Her final product uses those panels—rated to last 25 years and with best-in-market efficiency of 22 percent—and takes 10 hours of direct sunlight to gather enough energy to charge a phone. Because the panels are so long-lasting, Persaud worked on a modular design that could be repaired every few years when the battery needs a refresh.
Rethinking green branding
“I think if you saw me on the street, you wouldn’t assume that I was an 'eco person,’” Persaud says. “I am, but I also value convenience and fashion and home decor. I’m not willing to compromise on those things to be sustainable, as awful as that sounds. And I think a lot of people are like that.”
As she’s prepared for the release of her solar chargers, she’s been thinking about challenging the aesthetics typically tied to environmentalism as a way of reaching a wider audience.
“Historically, designers have thought that consumers need to see, like, a leaf in your logo, the product needs to be green, the whole thing needs to look recycled,” she says. “I think it really limits the adoption rate and popularity of products, because it’s this clunky aesthetic that not everyone is interested in. It’s not a good way to break out of the niche.”
She identifies more with brands like Everlane and Allbirds, “which are doing sustainable things that look like mainstream, beautiful designer goods. I want to basically do a Trojan horse eco-product that you want no matter what, and it just happens to be good for the environment.

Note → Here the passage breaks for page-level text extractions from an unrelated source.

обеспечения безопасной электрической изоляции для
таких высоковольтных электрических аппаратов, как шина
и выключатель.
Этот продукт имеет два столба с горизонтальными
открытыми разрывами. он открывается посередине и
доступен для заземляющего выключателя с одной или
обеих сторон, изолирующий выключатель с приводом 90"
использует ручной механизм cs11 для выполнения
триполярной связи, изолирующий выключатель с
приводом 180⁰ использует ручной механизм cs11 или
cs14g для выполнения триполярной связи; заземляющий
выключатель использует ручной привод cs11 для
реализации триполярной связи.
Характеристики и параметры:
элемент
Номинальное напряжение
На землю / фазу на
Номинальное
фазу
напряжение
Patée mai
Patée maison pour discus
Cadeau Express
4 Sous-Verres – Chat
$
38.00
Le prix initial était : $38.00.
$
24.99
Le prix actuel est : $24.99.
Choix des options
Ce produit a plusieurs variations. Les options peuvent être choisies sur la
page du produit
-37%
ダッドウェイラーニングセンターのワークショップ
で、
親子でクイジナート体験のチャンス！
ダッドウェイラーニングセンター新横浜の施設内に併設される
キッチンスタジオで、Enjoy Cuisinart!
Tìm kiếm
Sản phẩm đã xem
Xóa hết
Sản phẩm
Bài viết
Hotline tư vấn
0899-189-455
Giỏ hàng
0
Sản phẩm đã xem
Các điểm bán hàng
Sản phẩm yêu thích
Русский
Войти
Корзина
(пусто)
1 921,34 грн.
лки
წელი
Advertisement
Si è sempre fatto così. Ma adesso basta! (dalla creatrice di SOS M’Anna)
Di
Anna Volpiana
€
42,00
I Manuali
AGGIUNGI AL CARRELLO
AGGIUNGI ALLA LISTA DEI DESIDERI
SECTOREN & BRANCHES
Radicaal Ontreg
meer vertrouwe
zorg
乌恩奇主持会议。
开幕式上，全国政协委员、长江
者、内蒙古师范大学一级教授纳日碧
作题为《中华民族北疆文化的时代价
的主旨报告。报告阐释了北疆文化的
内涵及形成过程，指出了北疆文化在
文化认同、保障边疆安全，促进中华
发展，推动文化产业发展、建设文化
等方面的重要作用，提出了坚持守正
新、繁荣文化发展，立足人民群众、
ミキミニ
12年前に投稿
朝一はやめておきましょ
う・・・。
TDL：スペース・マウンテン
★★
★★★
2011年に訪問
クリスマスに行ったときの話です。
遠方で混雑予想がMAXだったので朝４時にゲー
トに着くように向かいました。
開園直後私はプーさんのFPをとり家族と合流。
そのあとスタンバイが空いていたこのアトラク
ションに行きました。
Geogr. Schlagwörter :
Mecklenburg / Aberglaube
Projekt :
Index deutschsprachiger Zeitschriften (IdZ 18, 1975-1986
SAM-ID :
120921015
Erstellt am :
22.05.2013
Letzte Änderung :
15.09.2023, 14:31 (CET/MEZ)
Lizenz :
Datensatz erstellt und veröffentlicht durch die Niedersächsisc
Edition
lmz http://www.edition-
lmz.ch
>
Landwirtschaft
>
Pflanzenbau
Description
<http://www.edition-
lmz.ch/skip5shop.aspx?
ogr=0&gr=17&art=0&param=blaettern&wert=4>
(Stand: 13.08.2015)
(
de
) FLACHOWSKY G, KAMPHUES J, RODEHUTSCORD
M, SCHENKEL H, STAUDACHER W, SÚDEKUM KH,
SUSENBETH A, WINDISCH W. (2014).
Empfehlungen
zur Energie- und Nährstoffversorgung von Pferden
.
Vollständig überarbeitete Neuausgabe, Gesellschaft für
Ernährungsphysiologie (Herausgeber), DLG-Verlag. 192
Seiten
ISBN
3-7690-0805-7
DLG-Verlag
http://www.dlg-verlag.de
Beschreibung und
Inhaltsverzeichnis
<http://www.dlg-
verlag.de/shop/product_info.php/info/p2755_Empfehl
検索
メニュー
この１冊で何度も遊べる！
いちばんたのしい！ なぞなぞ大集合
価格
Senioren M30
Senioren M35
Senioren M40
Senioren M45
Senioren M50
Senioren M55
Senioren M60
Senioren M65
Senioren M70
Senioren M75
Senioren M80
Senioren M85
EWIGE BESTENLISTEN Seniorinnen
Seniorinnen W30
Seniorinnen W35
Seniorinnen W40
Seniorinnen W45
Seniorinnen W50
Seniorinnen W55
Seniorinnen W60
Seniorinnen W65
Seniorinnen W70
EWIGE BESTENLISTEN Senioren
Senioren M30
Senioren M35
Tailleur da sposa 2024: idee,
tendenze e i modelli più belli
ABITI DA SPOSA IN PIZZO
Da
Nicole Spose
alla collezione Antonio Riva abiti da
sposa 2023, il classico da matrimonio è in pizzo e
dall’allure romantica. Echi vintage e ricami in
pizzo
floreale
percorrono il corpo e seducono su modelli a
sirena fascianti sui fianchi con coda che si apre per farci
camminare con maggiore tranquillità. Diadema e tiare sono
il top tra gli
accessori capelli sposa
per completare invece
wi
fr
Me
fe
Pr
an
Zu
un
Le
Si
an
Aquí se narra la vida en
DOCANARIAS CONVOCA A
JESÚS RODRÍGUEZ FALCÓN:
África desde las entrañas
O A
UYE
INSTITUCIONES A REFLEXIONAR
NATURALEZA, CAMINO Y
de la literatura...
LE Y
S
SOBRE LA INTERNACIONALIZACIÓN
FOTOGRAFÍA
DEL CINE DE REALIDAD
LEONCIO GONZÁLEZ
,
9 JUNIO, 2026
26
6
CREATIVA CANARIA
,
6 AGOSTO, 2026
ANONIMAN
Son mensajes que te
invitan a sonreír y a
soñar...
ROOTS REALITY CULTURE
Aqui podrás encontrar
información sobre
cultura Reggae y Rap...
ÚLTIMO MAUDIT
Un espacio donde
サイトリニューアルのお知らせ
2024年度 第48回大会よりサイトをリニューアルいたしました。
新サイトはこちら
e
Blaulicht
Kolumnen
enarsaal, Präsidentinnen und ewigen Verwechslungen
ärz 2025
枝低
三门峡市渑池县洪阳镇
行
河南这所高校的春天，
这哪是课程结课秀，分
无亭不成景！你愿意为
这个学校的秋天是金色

"I’m tired of the SkyMall look,” she adds. “A lot of the reason why I think that this has been such an untapped area is because a similar demographic of people—guys—have been designing solar panels, and these companies are obviously not talking to people.”
Her approach is more playful. She developed a “suncatcher” model with plastic prisms that spray rainbows into a room, thinking it would be Instagram-friendly, but found the effect was too inconsistent from window to window. She tested out a variety of styles and landed on a bamboo frame that testers liked because it fit in best with many styles of home decor; she started selling prototypes last holiday season to validate the market for it.
“You don’t have to overturn capitalism to be sustainable,” she says. “Just fuel it with environmental stuff that people want.”